The Megawatt Hour- Energy Management – Energy Information

What are the key performance metrics that you should track in order to best track and manage your energy costs? What key levers can you pull that will make the biggest difference in managing energy costs?

Reviewing key performance indicators can help identify cost saving opportunities
Reviewing key performance indicators can help identify cost saving opportunities

Here are the key metrics that we measure and that we recommend that our customers track.

Cost per significant unit (per square foot, per student, per bed, per guest, etc.): Take your key indicator of business performance (for example, if you manage a commercial building, you care about square feet, if you manage a campus, you may track energy costs per student for residence halls and per square feet for classroom area). Then calculate your total energy cost (electricity + gas supply + electricity + gas delivery) and divide by significant unit.  By standardizing your raw costs with the significant unit, you gain insight that other business managers in your organization can use, and you may be able to compare energy cost and performance (efficiency) across different facilities, or even benchmark your organization against peer organizations.  Standard measures may  also help you identify high-cost or underperforming facilities, and discover possible cost savings from efficiency investments.

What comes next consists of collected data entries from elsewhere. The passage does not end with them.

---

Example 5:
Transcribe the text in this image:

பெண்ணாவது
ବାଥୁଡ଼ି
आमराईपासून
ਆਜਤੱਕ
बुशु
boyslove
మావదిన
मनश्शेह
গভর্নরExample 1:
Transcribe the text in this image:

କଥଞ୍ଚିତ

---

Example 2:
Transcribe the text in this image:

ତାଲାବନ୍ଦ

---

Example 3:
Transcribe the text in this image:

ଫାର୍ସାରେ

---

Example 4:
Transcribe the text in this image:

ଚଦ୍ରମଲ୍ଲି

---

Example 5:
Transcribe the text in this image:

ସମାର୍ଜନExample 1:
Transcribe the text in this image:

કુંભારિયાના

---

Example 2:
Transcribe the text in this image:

Isolate supply and delivery costs per unit. Make sure you are able to isolate supply and delivery costs– the results may surprise you. You will likely find that some buildings have high supply costs, others have high delivery costs. Rank your facilities based on the cost per unit and then plan your cost management strategy by prioritizing based on those rankings.

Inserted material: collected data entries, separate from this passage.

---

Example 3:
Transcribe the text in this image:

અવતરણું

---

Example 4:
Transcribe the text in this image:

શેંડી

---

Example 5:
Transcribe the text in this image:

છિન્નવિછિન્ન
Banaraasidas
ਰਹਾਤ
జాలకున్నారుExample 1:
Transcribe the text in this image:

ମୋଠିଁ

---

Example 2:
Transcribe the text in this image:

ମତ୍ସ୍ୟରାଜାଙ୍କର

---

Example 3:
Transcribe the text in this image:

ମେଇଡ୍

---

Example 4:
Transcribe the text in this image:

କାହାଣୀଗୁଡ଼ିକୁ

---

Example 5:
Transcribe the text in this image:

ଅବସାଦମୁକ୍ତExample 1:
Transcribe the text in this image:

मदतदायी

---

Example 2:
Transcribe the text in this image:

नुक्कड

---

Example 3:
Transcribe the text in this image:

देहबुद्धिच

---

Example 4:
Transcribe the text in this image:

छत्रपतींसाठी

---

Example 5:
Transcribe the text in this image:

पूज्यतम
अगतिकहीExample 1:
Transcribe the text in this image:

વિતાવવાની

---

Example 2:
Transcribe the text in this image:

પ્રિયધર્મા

Usage per cooling and/or heating degree days. Evaluate energy efficiency measures based on how your usage has tracked over time while controlling for cooling or heating degree days. Any efficiency measure you’ve implemented should perform well after accounting for heating and cooling degree days.  If the weather isn’t taken into account, your data may be misleading and give you distorted conclusions.

Unit rate over time as compared to utility tariff unit rates. Controlling energy costs means (among other things) managing your unit rate in a commodity market. In NY your benchmark is a utility tariff. Track how your unit rate compares to that utility tariff rate and how it compares to market prices. That way, you can measure the success of your supply cost management strategy.

Consider price volatility.  Professional financial managers always consider trade-offs between risk and return.  Energy managers should similarly consider the trade-off between lowest expected cost and reduced volatility in costs.  Volatility in costs affects cash flow and financial planning, and while market prices have not been particularly volatile recently, things can always change.  As you manage and monitor your costs, it might make sense to develop some internal view on the value of lowering the uncertainty around your energy costs, and your exposure to changes in the markets.  Different products are available to reduce this exposure.

Bottom line for energy and finance professionals: Energy costs can be managed. The first step is making sure you have all the relevant information that you need to wisely track and invest in the right energy programs.